REQUIRED WORK: Extract every line of the material below that contains the string "Eingabetas".

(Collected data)

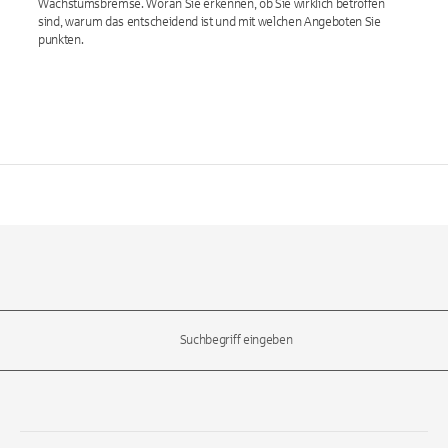
Wachstumsbremse. Woran Sie erkennen, ob Sie wirklich betroffen
sind, warum das entscheidend ist und mit welchen Angeboten Sie
punkten.
l-Tasten, um durch die Vorschläge zu navigieren und die Eingabetas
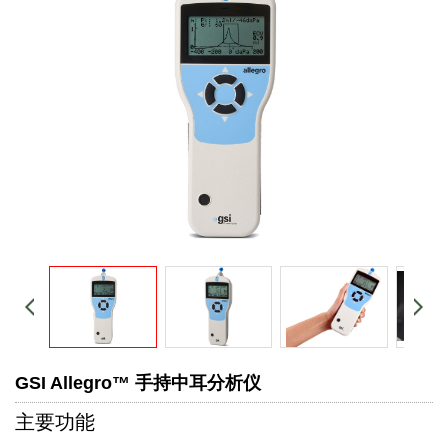
GSI Allegro™ 手持中耳分析仪
主要功能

WRITTEN REPLY:
l-Tasten, um durch die Vorschläge zu navigieren und die Eingabetas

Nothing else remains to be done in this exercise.